Provided material:
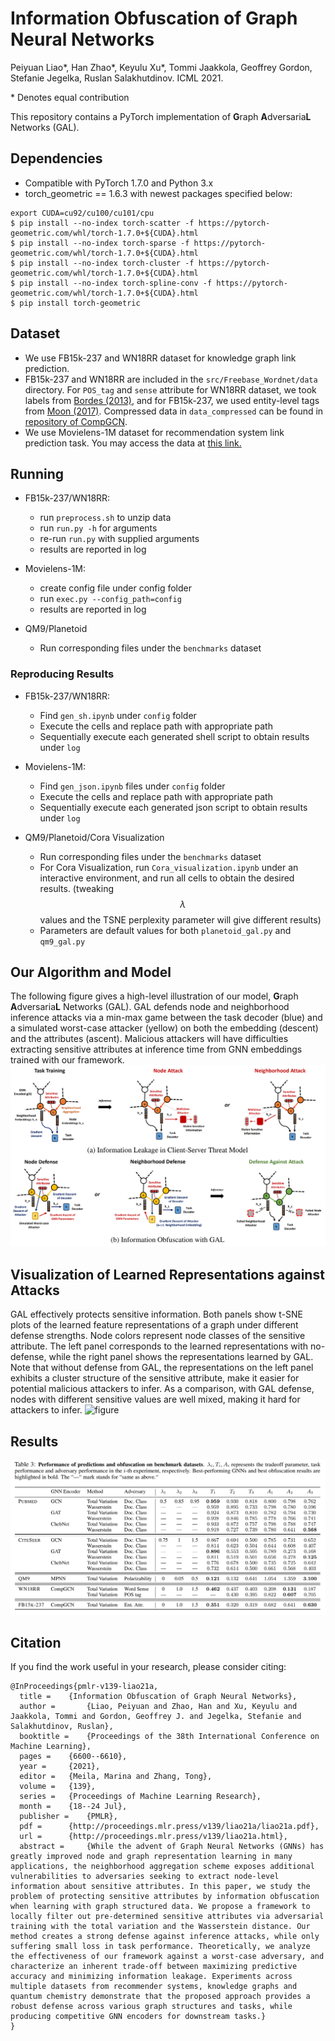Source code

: # Information Obfuscation of Graph Neural Networks

Peiyuan Liao*, Han Zhao*, Keyulu Xu*, Tommi Jaakkola, Geoffrey Gordon, Stefanie Jegelka,
Ruslan Salakhutdinov. ICML 2021.

\* Denotes equal contribution

This repository contains a PyTorch implementation of **G**raph **A**dversaria**L** Networks (GAL).

## Dependencies

 - Compatible with PyTorch 1.7.0 and Python 3.x
 - torch_geometric == 1.6.3 with newest packages specified below:

```
export CUDA=cu92/cu100/cu101/cpu
$ pip install --no-index torch-scatter -f https://pytorch-geometric.com/whl/torch-1.7.0+${CUDA}.html
$ pip install --no-index torch-sparse -f https://pytorch-geometric.com/whl/torch-1.7.0+${CUDA}.html
$ pip install --no-index torch-cluster -f https://pytorch-geometric.com/whl/torch-1.7.0+${CUDA}.html
$ pip install --no-index torch-spline-conv -f https://pytorch-geometric.com/whl/torch-1.7.0+${CUDA}.html
$ pip install torch-geometric
```

## Dataset

- We use FB15k-237 and WN18RR dataset for knowledge graph link prediction. 
- FB15k-237 and WN18RR are included in the `src/Freebase_Wordnet/data` directory. For `POS_tag` and `sense` attribute for WN18RR dataset, we took labels from [Bordes (2013)](https://www.hds.utc.fr/everest/doku.php?id=en:smemlj12), and for FB15k-237, we used entity-level tags from [Moon (2017)](https://github.com/cmoon2/knowledge_graph). Compressed data in `data_compressed` can be found in [repository of CompGCN](https://github.com/malllabiisc/CompGCN).
- We use Movielens-1M dataset for recommendation system link prediction task. You may access the data at [this link.](https://grouplens.org/datasets/movielens/1m/)

## Running

 - FB15k-237/WN18RR:
   - run `preprocess.sh` to unzip data
   - run `run.py -h` for arguments
   - re-run `run.py` with supplied arguments
   - results are reported in log

 - Movielens-1M:
   - create config file under config folder
   - run `exec.py --config_path=config`
   - results are reported in log

 - QM9/Planetoid
   - Run corresponding files under the `benchmarks` dataset

### Reproducing Results

 - FB15k-237/WN18RR:
   - Find `gen_sh.ipynb` under `config` folder
   - Execute the cells and replace path with appropriate path
   - Sequentially execute each generated shell script to obtain results under `log`

 - Movielens-1M:
   - Find `gen_json.ipynb` files under `config` folder
   - Execute the cells and replace path with appropriate path
   - Sequentially execute each generated json script to obtain results under `log`

 - QM9/Planetoid/Cora Visualization
   - Run corresponding files under the `benchmarks` dataset
   - For Cora Visualization, run `Cora_visualization.ipynb` under an interactive environment, and run all cells to obtain the desired results. (tweaking $$\lambda$$ values and the TSNE perplexity parameter will give different results)
   - Parameters are default values for both `planetoid_gal.py` and `qm9_gal.py`

## Our Algorithm and Model
The following figure gives a high-level illustration of our model, **G**raph **A**dversaria**L** Networks (GAL). GAL defends node and neighborhood inference attacks via a min-max game between the task decoder (blue) and a simulated worst-case attacker (yellow) on both the embedding (descent) and the attributes (ascent). Malicious attackers will have difficulties extracting sensitive attributes at inference time from GNN embeddings trained with our framework.
![figure](model.png)

## Visualization of Learned Representations against Attacks
GAL effectively protects sensitive information. Both panels show t-SNE plots of the learned feature representations of a graph under different defense strengths. Node colors represent node classes of the sensitive attribute. The left panel corresponds to the learned representations with no-defense, while the right panel shows the representations learned by GAL. Note that without defense from GAL, the representations on the left panel exhibits a cluster structure of the sensitive attribute, make it easier for potential malicious attackers to infer. As a comparison, with GAL defense, nodes with different sensitive values are well mixed, making it hard for attackers to infer. 
![figure](cora.png)

## Results

![figure](figure.png)

## Citation

If you find the work useful in your research, please consider citing:

```
@InProceedings{pmlr-v139-liao21a,
  title = 	 {Information Obfuscation of Graph Neural Networks},
  author =       {Liao, Peiyuan and Zhao, Han and Xu, Keyulu and Jaakkola, Tommi and Gordon, Geoffrey J. and Jegelka, Stefanie and Salakhutdinov, Ruslan},
  booktitle = 	 {Proceedings of the 38th International Conference on Machine Learning},
  pages = 	 {6600--6610},
  year = 	 {2021},
  editor = 	 {Meila, Marina and Zhang, Tong},
  volume = 	 {139},
  series = 	 {Proceedings of Machine Learning Research},
  month = 	 {18--24 Jul},
  publisher =    {PMLR},
  pdf = 	 {http://proceedings.mlr.press/v139/liao21a/liao21a.pdf},
  url = 	 {http://proceedings.mlr.press/v139/liao21a.html},
  abstract = 	 {While the advent of Graph Neural Networks (GNNs) has greatly improved node and graph representation learning in many applications, the neighborhood aggregation scheme exposes additional vulnerabilities to adversaries seeking to extract node-level information about sensitive attributes. In this paper, we study the problem of protecting sensitive attributes by information obfuscation when learning with graph structured data. We propose a framework to locally filter out pre-determined sensitive attributes via adversarial training with the total variation and the Wasserstein distance. Our method creates a strong defense against inference attacks, while only suffering small loss in task performance. Theoretically, we analyze the effectiveness of our framework against a worst-case adversary, and characterize an inherent trade-off between maximizing predictive accuracy and minimizing information leakage. Experiments across multiple datasets from recommender systems, knowledge graphs and quantum chemistry demonstrate that the proposed approach provides a robust defense across various graph structures and tasks, while producing competitive GNN encoders for downstream tasks.}
}

```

About this exercise:
Leave out the pictures and restate, word for word, the lines from the top of the data through the line containing "Denotes equal contribution", both included.

Task solution:
Source code

: # Information Obfuscation of Graph Neural Networks

Peiyuan Liao*, Han Zhao*, Keyulu Xu*, Tommi Jaakkola, Geoffrey Gordon, Stefanie Jegelka,
Ruslan Salakhutdinov. ICML 2021.

\* Denotes equal contribution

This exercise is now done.